Marty cerró la puerta al salir y recorrió el camino de vuelta a su celda, escoltado por Priestley, el oficial del piso. No se dirigieron la palabra.
Marty observó a los pájaros que descendían sobre el tejado del edificio, posándose en los canalones en busca de algo que comer. Iban y venían cuando les apetecía, buscando nichos donde anidar, dando por sentada su soberanía. No los envidiaba lo más mínimo. Y si lo hacía, no era el momento de admitirlo.
Pasaron trece días, y Marty no volvió a saber de Toy, ni de Somervale. A decir verdad, no esperaba otra cosa. Había perdido su oportunidad; se podría decir que él mismo había orquestado sus últimos momentos al negarse a hablar de Macnamara. De aquel modo había esperado cortar de raíz toda esperanza. En eso había fracasado. Por mucho que intentase olvidar la entrevista con Toy, no podía. El encuentro lo había desequilibrado gravemente, y su inestabilidad era tan angustiosa como la causa que la producía. Pensaba que para entonces había aprendido el arte de la indiferencia; del mismo modo en que los niños aprenden que el agua caliente abrasa: por dolorosa experiencia.
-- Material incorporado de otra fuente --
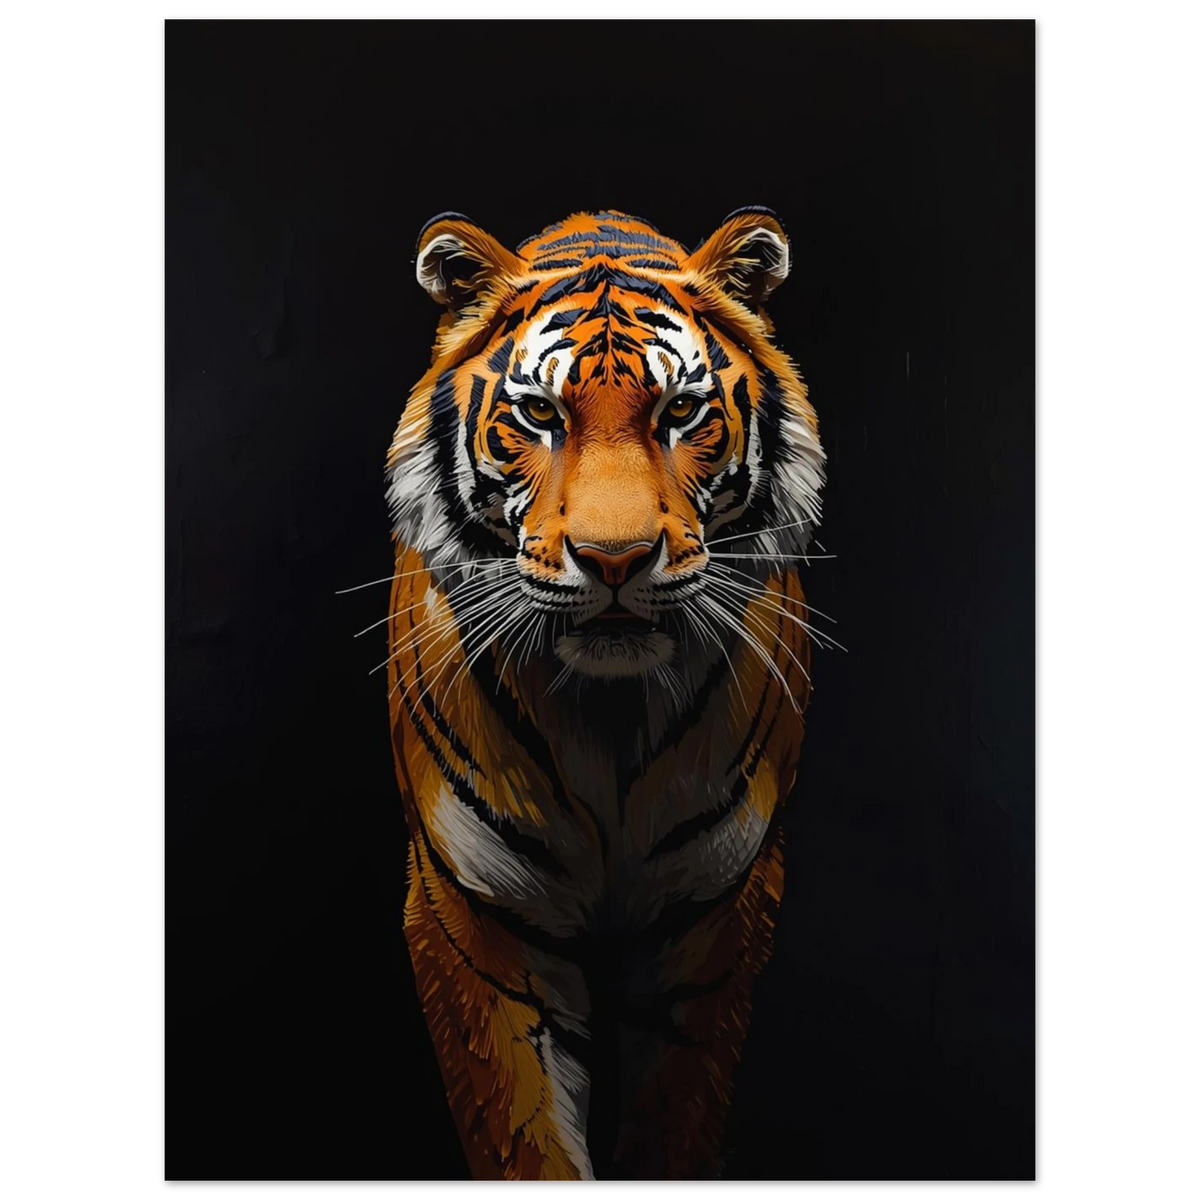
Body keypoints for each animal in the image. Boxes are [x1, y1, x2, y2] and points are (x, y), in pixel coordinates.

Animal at [382, 208, 827, 1181]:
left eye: (681, 411)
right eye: (540, 414)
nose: (615, 560)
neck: (609, 720)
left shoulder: (719, 917)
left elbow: (676, 1124)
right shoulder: (476, 914)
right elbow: (526, 1140)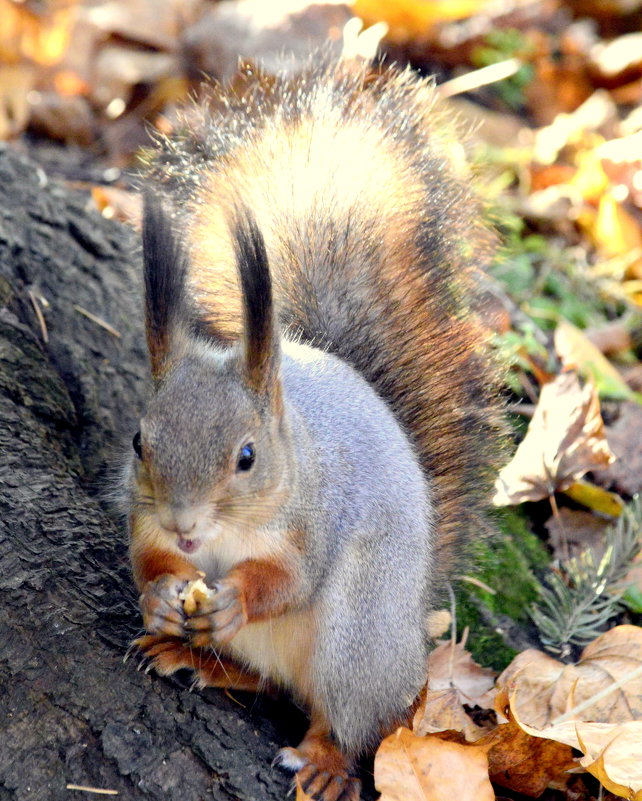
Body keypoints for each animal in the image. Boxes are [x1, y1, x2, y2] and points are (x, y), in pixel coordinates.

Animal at [122, 56, 502, 800]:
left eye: (247, 455)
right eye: (138, 441)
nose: (185, 525)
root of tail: (411, 638)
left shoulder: (312, 521)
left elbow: (291, 579)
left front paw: (236, 597)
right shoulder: (145, 515)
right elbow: (145, 556)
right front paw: (159, 597)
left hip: (356, 636)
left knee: (347, 720)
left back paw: (326, 761)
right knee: (267, 683)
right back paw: (193, 654)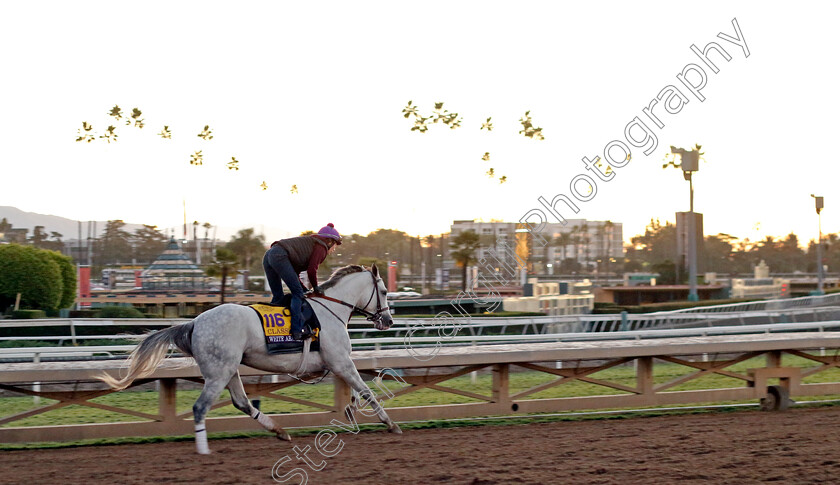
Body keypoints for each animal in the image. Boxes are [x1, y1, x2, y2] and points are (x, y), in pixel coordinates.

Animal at [98, 262, 400, 452]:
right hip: (218, 373)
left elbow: (357, 390)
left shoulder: (337, 363)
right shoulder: (340, 361)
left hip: (229, 369)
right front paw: (390, 424)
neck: (330, 310)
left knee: (241, 402)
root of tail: (194, 322)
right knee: (200, 407)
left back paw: (280, 431)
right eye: (385, 292)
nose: (388, 321)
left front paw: (351, 410)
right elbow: (367, 390)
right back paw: (204, 450)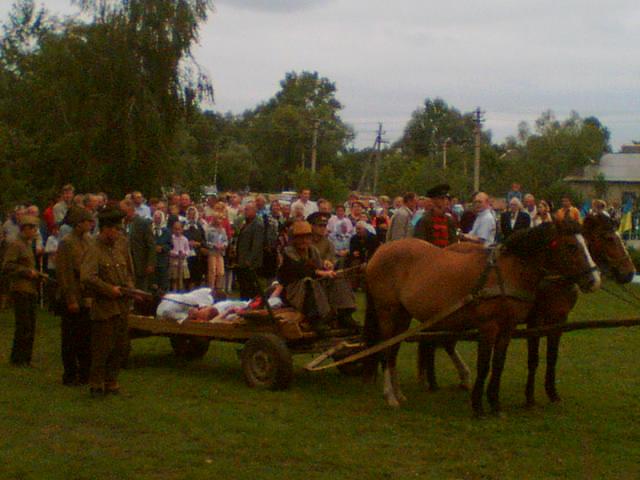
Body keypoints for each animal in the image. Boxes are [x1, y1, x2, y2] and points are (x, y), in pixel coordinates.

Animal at [364, 220, 600, 412]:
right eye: (571, 246)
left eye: (587, 243)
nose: (594, 280)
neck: (507, 273)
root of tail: (380, 250)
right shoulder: (490, 326)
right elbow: (484, 364)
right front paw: (478, 405)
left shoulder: (508, 327)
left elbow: (499, 363)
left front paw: (495, 403)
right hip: (387, 312)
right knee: (386, 349)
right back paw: (390, 396)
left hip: (404, 315)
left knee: (395, 350)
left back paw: (400, 393)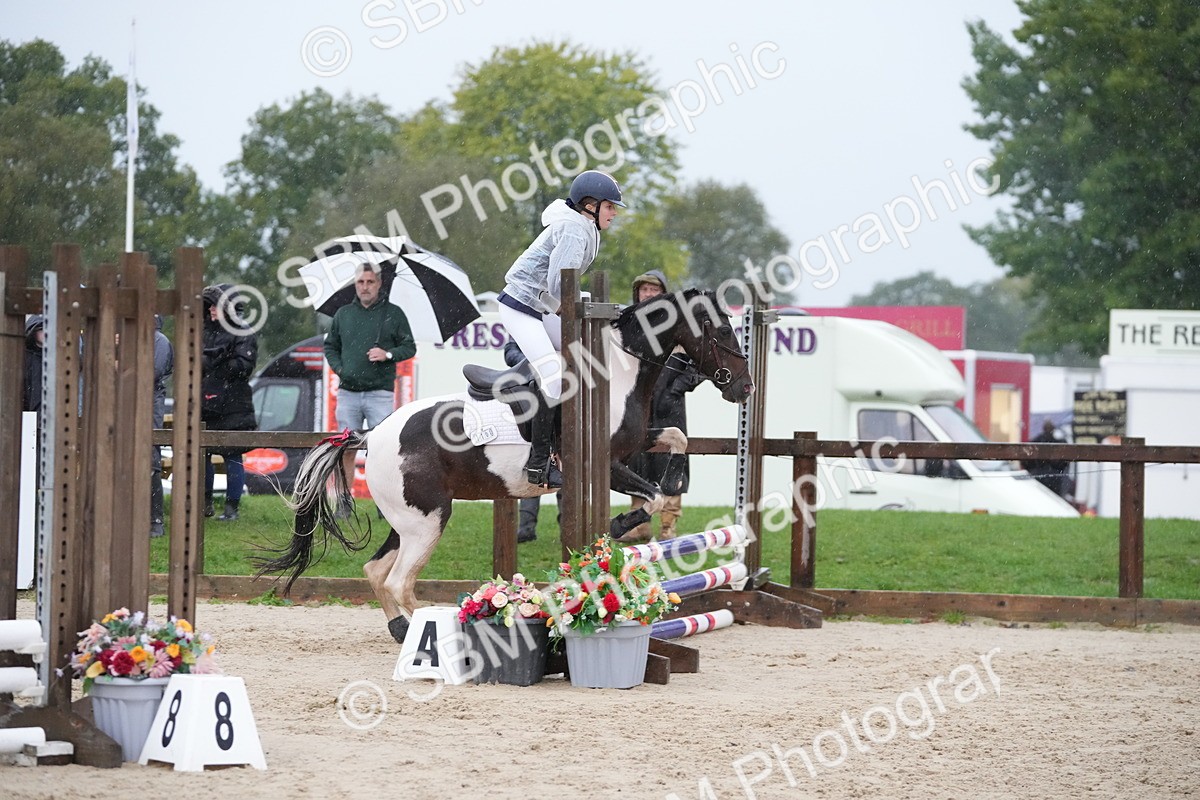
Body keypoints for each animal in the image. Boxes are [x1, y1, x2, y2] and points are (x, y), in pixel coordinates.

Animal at [255, 289, 754, 642]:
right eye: (721, 331)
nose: (744, 388)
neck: (618, 372)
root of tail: (372, 434)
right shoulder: (606, 462)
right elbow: (649, 498)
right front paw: (616, 525)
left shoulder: (632, 446)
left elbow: (677, 441)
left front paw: (671, 483)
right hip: (428, 521)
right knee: (399, 582)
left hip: (409, 519)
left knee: (376, 573)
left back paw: (401, 631)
De eso había tenido más que suficiente. Durante los primeros doce meses de su sentencia se había enfrentado a todo y a todos los que se habían puesto en su camino. Ese año no había hecho amigos, ni había causado la menor impresión en el sistema; a cambio de sus molestias solo había obtenido magulladuras y malos momentos. El segundo año había librado su guerra privada a escondidas, escarmentado por el fracaso; había empezado a levantar pesas y a boxear, decidido a moldear y fortalecer un cuerpo del que valerse cuando llegara el momento de vengarse. Pero mediado el tercer año la soledad había hecho su aparición: un dolor que ninguna medida de castigo autoinflingido podía disimular, ni siquiera los músculos que forzaba cada día hasta rebasar el límite del dolor. Ese año firmó una tregua consigo mismo y con su encarcelación. No fue más que una paz precaria, pero las cosas empezaron a mejorar a partir de entonces. Llegó a sentirse como en casa en los pasillos llenos de ecos y en el interior de su celda, y en el claustrofóbico enclave de su cabeza, donde casi toda experiencia placentera se había convertido en un recuerdo lejano.
El cuarto año había traído consigo nuevos terrores. Ese año cumplió veintinueve; los treinta estaban al caer, y recordaba a la perfección cómo siendo más joven, cuando aún tenía todo el tiempo del mundo, pensaba que los hombres de esa edad estaban acabados. Fue una revelación dolorosa, y la antigua claustrofobia (la de sentirse atrapado, no detrás de los barrotes, sino detrás de su vida) volvió con más fuerza que nunca, y con una nueva temeridad. Ese año se hizo dos tatuajes: un relámpago azul y rojo en la parte superior de su brazo izquierdo, y «usa» en el antebrazo derecho. Charmaine le había escrito justo antes de Navidad, sugiriendo que tal vez lo mejor fuera el divorcio, y él no le había dado ninguna importancia. ¿De qué habría servido? La mejor solución era la indiferencia. Cuando admitías la derrota, la vida se convertía en un camino de rosas. A la luz de esa sabiduría, el quinto año fue pan comido. Tuvo acceso a las drogas; la influencia de un convicto veterano; todo menos su libertad, pero podía esperar.